L’Assemblée nationale a adopté samedi soir le très contesté projet de modifications de la loi électorale, présenté par la Majorité présidentielle. L’opposition craint que son application ne prolonge le mandat de Joseph Kabila et appelle à manifester lundi 19 janvier.
Drôle d’ambiance à l’Assemblée nationale congolaise ce samedi. Tout commence par la convocation in extremis des députés, un samedi, jour férié en hommage à l’assassinat de Patrice Lumumba, héros national. L’opposition crie au sacrilège et demande à ses députés de boycotter la séance. Elle conteste violemment ce projet de loi, qui vise notamment à lier la tenue de l’élection présidentielle aux résultats du recensement de la population. Recensement qui n’a pas encore commencé et qui pourrait repousser les élections générales, prévues fin 2016. L’hémicycle apparaît donc clairsemé à la télévision nationale (RTNC), qui retransmet la plénière en direct. Plus d’une centaine de députés d’opposition sont absents. Très vite, les esprits s’échauffent autour de deux articles.
La présidentielle conditionnée au recensement de la population
L’article 8 est particulièrement dans le viseur de l’opposition, qui estime que son application repousserait l’élection présidentielle, fixée en 2016. Cet article part pourtant d’une bonne intention : effectuer le recensement de la population, obsolète depuis… 1984. L’opposition avait d’ailleurs plusieurs fois milité pour un comptage précis de la population, permettant notamment de connaître le corps électoral, mais aussi de répartir les sièges au Parlement au prorata du nombre de Congolais. Le problème pour l’opposition réside dans le conditionnement des élections à ce fameux recensement. Les experts notent qu’il faudra sans doute plusieurs années pour effectuer cette opération, dans un vaste pays-continent, bénéficiant de faibles infrastructures de communication.
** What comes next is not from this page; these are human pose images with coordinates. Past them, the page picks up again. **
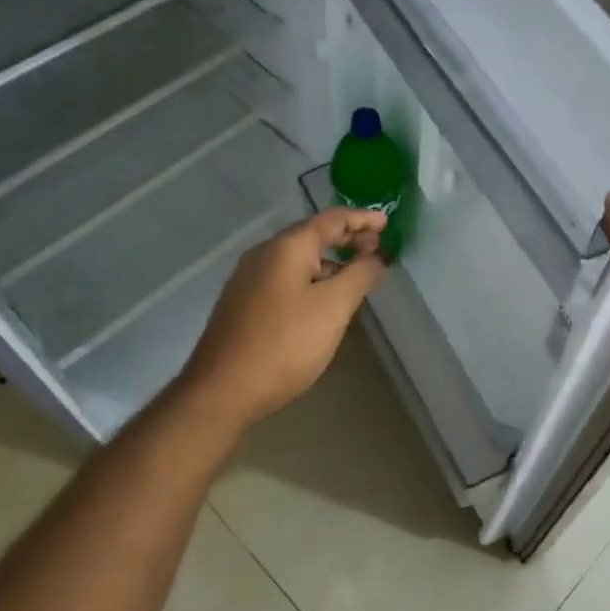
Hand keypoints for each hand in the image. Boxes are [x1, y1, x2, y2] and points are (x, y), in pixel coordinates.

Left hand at [173, 207, 387, 429]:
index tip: (387, 225)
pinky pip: (285, 278)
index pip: (332, 219)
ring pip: (298, 259)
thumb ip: (359, 276)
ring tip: (356, 277)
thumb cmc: (284, 344)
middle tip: (377, 251)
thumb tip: (377, 256)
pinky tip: (323, 301)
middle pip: (313, 235)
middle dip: (347, 239)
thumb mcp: (333, 308)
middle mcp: (264, 254)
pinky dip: (312, 279)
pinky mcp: (243, 304)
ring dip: (330, 262)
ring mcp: (249, 279)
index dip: (362, 219)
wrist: (221, 391)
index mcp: (286, 247)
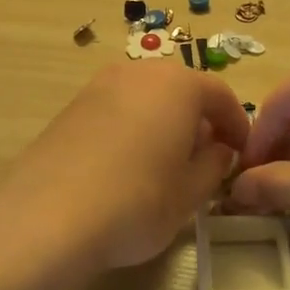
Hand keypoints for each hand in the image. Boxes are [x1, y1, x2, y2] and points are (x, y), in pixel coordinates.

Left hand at [0, 60, 250, 275]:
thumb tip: (218, 150)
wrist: (48, 217)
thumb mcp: (190, 192)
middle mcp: (137, 72)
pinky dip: (131, 128)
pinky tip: (125, 166)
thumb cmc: (137, 202)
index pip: (220, 95)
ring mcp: (98, 86)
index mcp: (177, 85)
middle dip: (198, 120)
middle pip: (180, 90)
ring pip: (145, 98)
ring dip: (162, 122)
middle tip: (205, 158)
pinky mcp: (70, 108)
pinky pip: (115, 110)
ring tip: (164, 164)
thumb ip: (213, 165)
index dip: (237, 124)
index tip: (241, 153)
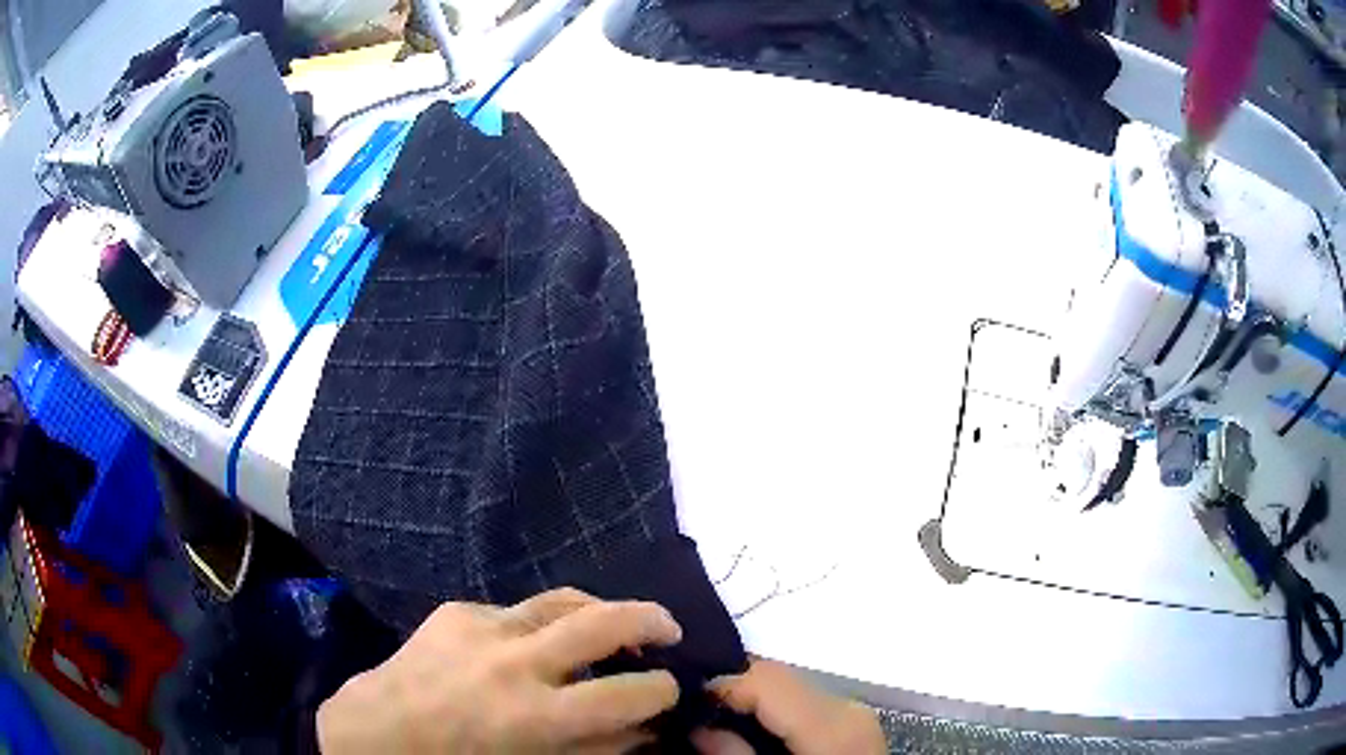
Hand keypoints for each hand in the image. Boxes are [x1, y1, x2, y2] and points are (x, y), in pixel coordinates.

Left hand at [317, 588, 682, 753]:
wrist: (383, 729)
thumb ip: (597, 749)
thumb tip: (646, 729)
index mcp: (537, 716)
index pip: (627, 693)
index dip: (661, 689)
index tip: (669, 688)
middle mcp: (515, 662)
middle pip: (602, 622)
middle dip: (651, 621)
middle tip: (669, 629)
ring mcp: (483, 626)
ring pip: (563, 599)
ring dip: (599, 609)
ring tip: (614, 621)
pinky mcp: (459, 610)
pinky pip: (515, 611)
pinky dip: (537, 625)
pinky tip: (531, 644)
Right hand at [691, 660, 884, 754]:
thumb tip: (699, 728)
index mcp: (831, 723)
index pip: (765, 677)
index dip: (720, 685)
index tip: (687, 705)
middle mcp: (847, 706)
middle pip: (777, 676)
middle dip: (735, 690)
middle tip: (697, 712)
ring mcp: (855, 712)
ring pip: (790, 685)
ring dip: (753, 699)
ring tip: (721, 721)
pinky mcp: (854, 722)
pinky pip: (806, 701)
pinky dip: (776, 709)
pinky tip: (758, 730)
Pour l’opposition, il y a donc une volonté de la majorité de faire glisser le calendrier électorale au-delà de 2016. Lié la tenue des élections au recensement pourrait donc retarder considérablement la présidentielle. Un possible décalage déjà annoncé par Lambert Mende sur RFI – voir notre article. Au MLC, parti d’opposition, on considère que « les élections sont plus importantes que le recensement et qu’il n’est pas nécessaire pour faire voter la population. Seul le fichier électoral compte et beaucoup de temps a été perdu pour en faire l’audit ».
La parité oubliée
Un autre article a semé le trouble dans l’hémicycle. Il concerne la loi sur la parité électorale, demandant ainsi de présenter 1/3 de femmes aux élections. L’article a été supprimé par amendement, provoquant le départ des femmes députées de la séance. Les députés (hommes) de la majorité ont estimé que cet article « favorisait » les femmes alors qu’il devait y avoir « compétition ». Les députées de la majorité ont alors quitté la salle en signe de protestation, avant de revenir, trente minutes plus tard (pour finalement voté le projet). Dernier article de friction : la caution de 110.000 dollars non remboursable, demandée à chaque candidat à la présidentielle, ou sur les « diplômes » nécessaires pour pouvoir se présenter devant les électeurs. Un vif débat, intéressant, s’est tenu sur le rôle des « témoins » pendant les élections et le délai « trop long » entre le moment du vote et l’annonce des résultats, favorisant les risques de « trucages des chiffres ».
L’opposition mise sur la rue
Après onze heures de (trop longs) débats, le vote a finalement validé les propositions de la majorité. C’est en fin de soirée, à 23h30, que les députés se sont exprimés. Le texte a été adopté par 337 voix : 8 députés ont voté contre et 24 se sont abstenus. Le projet partira ensuite au Sénat lundi, et sera voté avant la fin de la session extraordinaire fixée au 26 janvier. En attendant, les principaux partis d’opposition (UDPS, MLC, UNC… ) ont appelé la population à se mobiliser contre ce projet de loi en manifestant lundi 19 janvier « dès 8 heures » devant le Palais du Peuple, siège du Parlement. Pour l’opposition, les « arrières pensées » de la majorité sont claires : « ils jouent la montre et ne veulent pas aller aux élections ». Les dernières manifestations de l’opposition de la semaine dernières avaient été violemment dispersées par la police et le quartier du Palais du Peuple bouclé. La mobilisation populaire reste assez faible pour le moment à Kinshasa. 300 personnes seulement étaient descendues dans la rue lundi 12 janvier. En cause, la répression toujours plus forte : les partis politiques avaient dénombré une dizaine de victimes et une cinquantaine d’arrestations. Signe d’une certaine fébrilité du régime : plusieurs médias d’opposition, notamment Canal Kin appartenant à Jean-Pierre Bemba, ont été fermés dès vendredi.